Letting go and fueling teamwork

Canoeing with my sons. 6.25.15

I love kayaking and being on the water.  I have canoed in Ohio & South Dakota.  Kayaked in South Dakota, Idaho, and Montana.  I have also white water rafted the Snake River (super high spring) in Idaho, and near Duluth in Minnesota.   I feel most alive and in my element near water and mountains and I try to instill this love in my children.   Now, I prefer to kayak because I like being in control (go figure).   But I can tell you that without the help of my crew while white water rafting in Idaho….I may not be here today.  As I was about to be tossed from our raft passing a very treacherous point in the river, the girl behind me (Krissy) literally used her oar as a bat and hit me square in the side of my life jacket to lob me back into the boat.  It was an exhilarating experience and I am grateful all the time for her quick thinking.

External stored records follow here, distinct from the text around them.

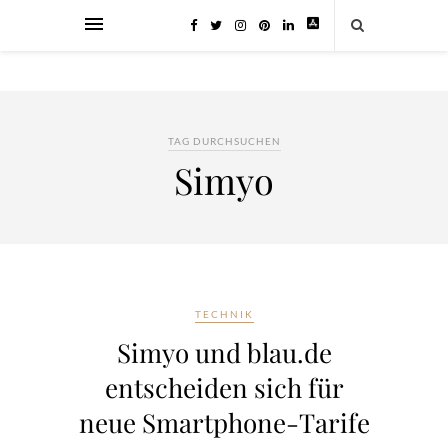
TAG DURCHSUCHEN
Simyo
TECHNIK
Simyo und blau.de
entscheiden sich für
neue Smartphone-Tarife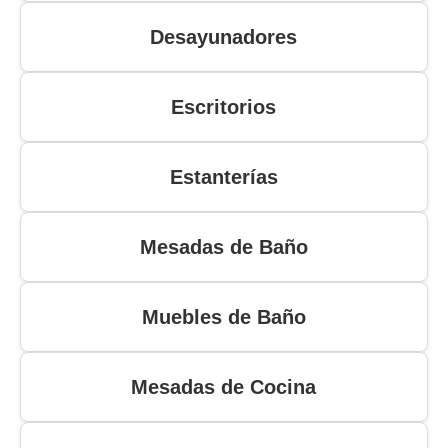
Desayunadores
Escritorios
Estanterías
Mesadas de Baño
Muebles de Baño
Mesadas de Cocina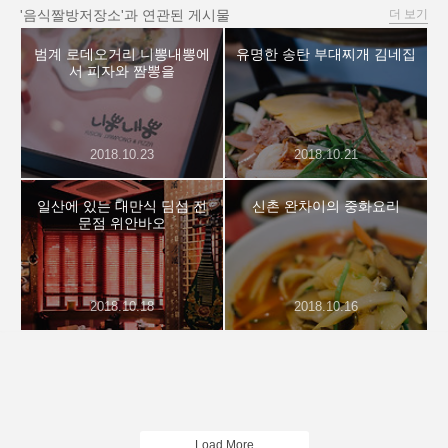
'음식짤방저장소'과 연관된 게시물
더 보기
범계 로데오거리 니뽕내뽕에
유명한 송탄 부대찌개 김네집
서 피자와 짬뽕을
2018.10.23
2018.10.21
일산에 있는 대만식 딤섬 전
신촌 완차이의 중화요리
문점 위안바오
2018.10.18
2018.10.16
Load More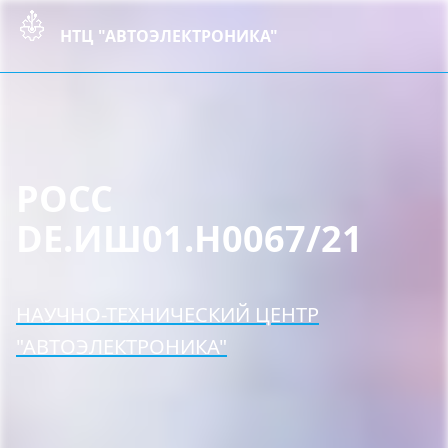
НТЦ "АВТОЭЛЕКТРОНИКА"
РОСС
DE.ИШ01.Н0067/21
НАУЧНО-ТЕХНИЧЕСКИЙ ЦЕНТР
"АВТОЭЛЕКТРОНИКА"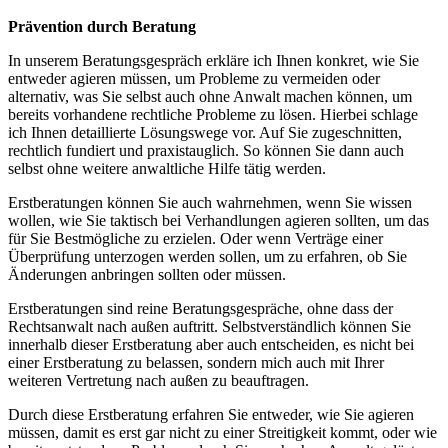
Prävention durch Beratung
In unserem Beratungsgespräch erkläre ich Ihnen konkret, wie Sie
entweder agieren müssen, um Probleme zu vermeiden oder
alternativ, was Sie selbst auch ohne Anwalt machen können, um
bereits vorhandene rechtliche Probleme zu lösen. Hierbei schlage
ich Ihnen detaillierte Lösungswege vor. Auf Sie zugeschnitten,
rechtlich fundiert und praxistauglich. So können Sie dann auch
selbst ohne weitere anwaltliche Hilfe tätig werden.
Erstberatungen können Sie auch wahrnehmen, wenn Sie wissen
wollen, wie Sie taktisch bei Verhandlungen agieren sollten, um das
für Sie Bestmögliche zu erzielen. Oder wenn Verträge einer
Überprüfung unterzogen werden sollen, um zu erfahren, ob Sie
Änderungen anbringen sollten oder müssen.
Erstberatungen sind reine Beratungsgespräche, ohne dass der
Rechtsanwalt nach außen auftritt. Selbstverständlich können Sie
innerhalb dieser Erstberatung aber auch entscheiden, es nicht bei
einer Erstberatung zu belassen, sondern mich auch mit Ihrer
weiteren Vertretung nach außen zu beauftragen.
Durch diese Erstberatung erfahren Sie entweder, wie Sie agieren
müssen, damit es erst gar nicht zu einer Streitigkeit kommt, oder wie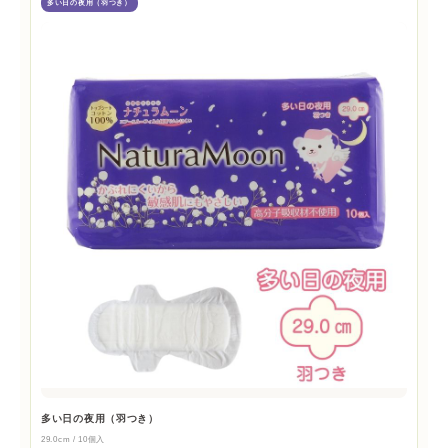
多い日の夜用（羽つき）
多い日の夜用（羽つき）
29.0cm / 10個入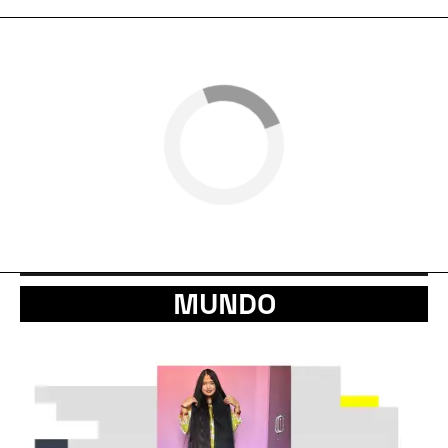
MUNDO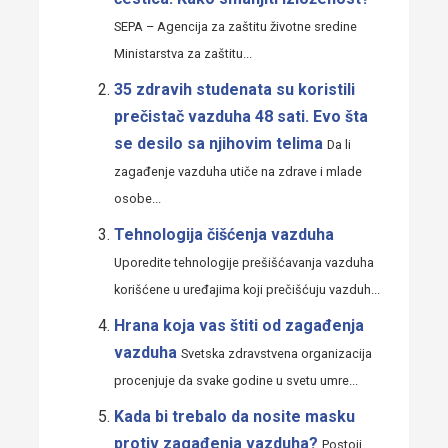
SEPA – Agencija za zaštitu životne sredine
Ministarstva za zaštitu...
35 zdravih studenata su koristili
prečistač vazduha 48 sati. Evo šta
se desilo sa njihovim telima
Da li
zagađenje vazduha utiče na zdrave i mlade
osobe...
Tehnologija čišćenja vazduha
Uporedite tehnologije prešišćavanja vazduha
korišćene u uređajima koji prečišćuju vazduh...
Hrana koja vas štiti od zagađenja
vazduha
Svetska zdravstvena organizacija
procenjuje da svake godine u svetu umre...
Kada bi trebalo da nosite masku
protiv zagađenja vazduha?
Postoji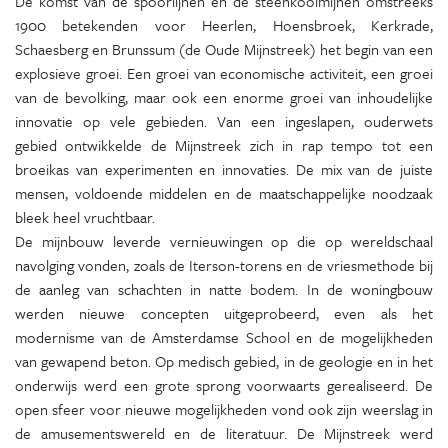
De komst van de spoorlijnen en de steenkoolmijnen omstreeks
1900 betekenden voor Heerlen, Hoensbroek, Kerkrade,
Schaesberg en Brunssum (de Oude Mijnstreek) het begin van een
explosieve groei. Een groei van economische activiteit, een groei
van de bevolking, maar ook een enorme groei van inhoudelijke
innovatie op vele gebieden. Van een ingeslapen, ouderwets
gebied ontwikkelde de Mijnstreek zich in rap tempo tot een
broeikas van experimenten en innovaties. De mix van de juiste
mensen, voldoende middelen en de maatschappelijke noodzaak
bleek heel vruchtbaar.
De mijnbouw leverde vernieuwingen op die op wereldschaal
navolging vonden, zoals de Iterson-torens en de vriesmethode bij
de aanleg van schachten in natte bodem. In de woningbouw
werden nieuwe concepten uitgeprobeerd, even als het
modernisme van de Amsterdamse School en de mogelijkheden
van gewapend beton. Op medisch gebied, in de geologie en in het
onderwijs werd een grote sprong voorwaarts gerealiseerd. De
open sfeer voor nieuwe mogelijkheden vond ook zijn weerslag in
de amusementswereld en de literatuur. De Mijnstreek werd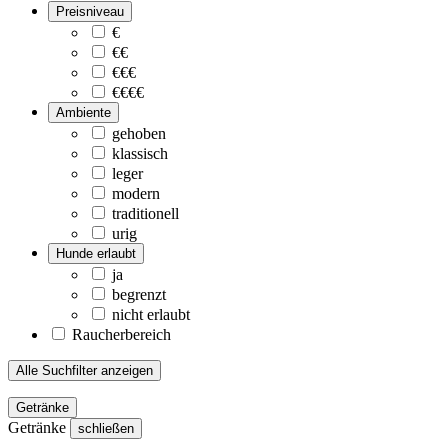
Preisniveau
€
€€
€€€
€€€€
Ambiente
gehoben
klassisch
leger
modern
traditionell
urig
Hunde erlaubt
ja
begrenzt
nicht erlaubt
Raucherbereich
Alle Suchfilter anzeigen
Getränke
Getränke
schließen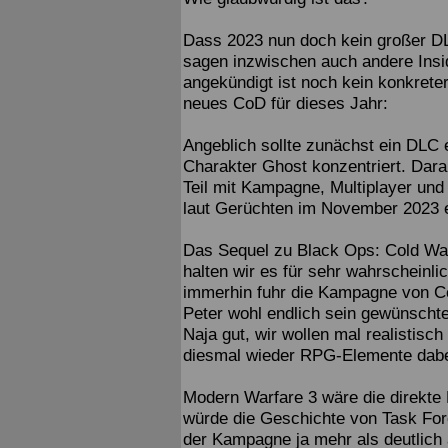
Dass 2023 nun doch kein großer DL
sagen inzwischen auch andere Insid
angekündigt ist noch kein konkreter 
neues CoD für dieses Jahr:
Angeblich sollte zunächst ein DLC e
Charakter Ghost konzentriert. Dara
Teil mit Kampagne, Multiplayer und 
laut Gerüchten im November 2023 
Das Sequel zu Black Ops: Cold War 
halten wir es für sehr wahrscheinlic
immerhin fuhr die Kampagne von Col
Peter wohl endlich sein gewünschte
Naja gut, wir wollen mal realistisch
diesmal wieder RPG-Elemente dabe
Modern Warfare 3 wäre die direkte
würde die Geschichte von Task Forc
der Kampagne ja mehr als deutlich 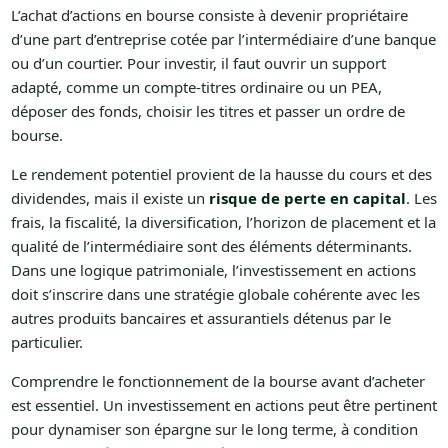
L’achat d’actions en bourse consiste à devenir propriétaire
d’une part d’entreprise cotée par l’intermédiaire d’une banque
ou d’un courtier. Pour investir, il faut ouvrir un support
adapté, comme un compte-titres ordinaire ou un PEA,
déposer des fonds, choisir les titres et passer un ordre de
bourse.
Le rendement potentiel provient de la hausse du cours et des
dividendes, mais il existe un
risque de perte en capital
. Les
frais, la fiscalité, la diversification, l’horizon de placement et la
qualité de l’intermédiaire sont des éléments déterminants.
Dans une logique patrimoniale, l’investissement en actions
doit s’inscrire dans une stratégie globale cohérente avec les
autres produits bancaires et assurantiels détenus par le
particulier.
Comprendre le fonctionnement de la bourse avant d’acheter
est essentiel. Un investissement en actions peut être pertinent
pour dynamiser son épargne sur le long terme, à condition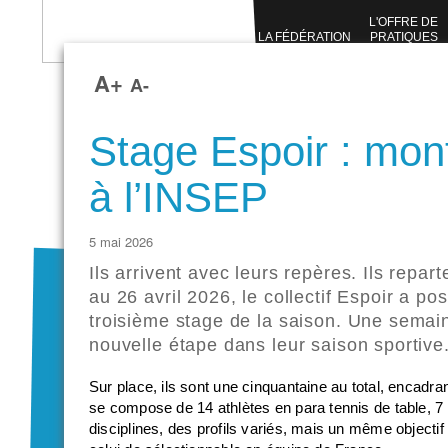
L'OFFRE DE
LA FÉDÉRATION
PRATIQUES
SPORTIVES
A+
A-
Stage Espoir : mon
à l’INSEP
5 mai 2026
Ils arrivent avec leurs repères. Ils repa
au 26 avril 2026, le collectif Espoir a po
troisième stage de la saison. Une semai
nouvelle étape dans leur saison sportive
Sur place, ils sont une cinquantaine au total, encadra
se compose de 14 athlètes en para tennis de table, 7 
disciplines, des profils variés, mais un même objectif 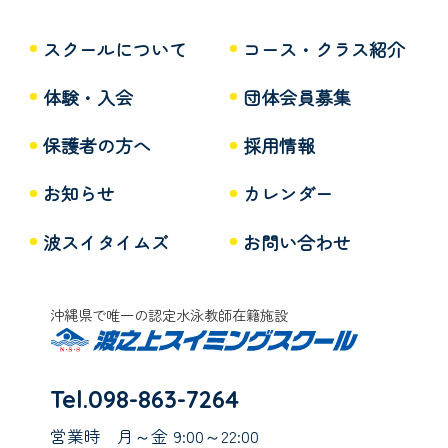
スクールについて
コース・クラス紹介
体験・入会
団体会員募集
保護者の方へ
採用情報
お知らせ
カレンダー
波スイタイムズ
お問い合わせ
沖縄県で唯一の認定水泳教師在籍施設
Tel.098-863-7264
営業時
月～金 9:00～22:00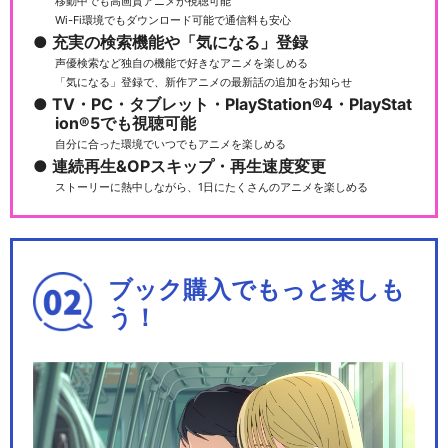
移動中でも高画質アニメが視聴可能
Wi-Fi環境でもダウンロード可能で通信料も安心
充実の検索機能や「気になる」登録
声優検索など独自の機能で好きなアニメを楽しめる
「気になる」登録で、新作アニメの最新話の追加をお知らせ
TV・PC・タブレット・PlayStation®4・PlayStat
ion®5でも視聴可能
自分に合った環境でいつでもアニメを楽しめる
連続再生&OPスキップ・再生速度変更
ストーリーに熱中しながら、1日にたくさんのアニメを楽しめる
ブック購入でもっと楽しも
う！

Teamwork in all areas of life goes a long way.  My sons are 17 months and two weeks apart in age.  They are either best friends or worst enemies.   Working together is a challenge most days, but yesterday they figured it out.    We started with me in the back of the canoe and they each took turns in front.  We enjoyed a leisurely paddle on the ponds, going under the bridges and even stopping for a short time on the small island.   They finally wanted to paddle together….this meant I had to sit on the floor of the boat in the middle and I wasn’t liking the idea at all.   I gave in and allowed them to talk it out, I gave advice on how to turn, when to paddle and other tips I have learned.    It seemed like we were spinning in circles for awhile, they each got irritated with the other and took it on themselves to tell the other what they were doing wrong.  AHA….a teachable moment.

I ordered paddles into the boat and we sat and talked.  We discussed how to speak respectfully when you need something from someone you are working with.  I talked about how, in roller derby, we talk in the pack to let our teammates know what we are doing or what we need them to do.  We agreed to talk and not fight and the paddles were returned to the water.   We zoomed across the water, they got us under the bridges, turned around and headed back to shore.  I was very proud.   As I climbed out of the canoe, I asked if they wanted to try going without me. Yes, I was completely scared to allow them on the lake without me, but I had to let go and trust their abilities.  They beamed with delight!   And they were fast.   They could maneuver around the course I gave them in less than 5 minutes and so I allowed them to keep practicing multiple times.    When they were done, you could see their pride and they even told each other what a good job they had done.

  
If my children are anything like me, I realize that having control is the comfort zone….but we all need to be reminded  that magic happens outside the comfort zone and sometimes we need a team to help get us there.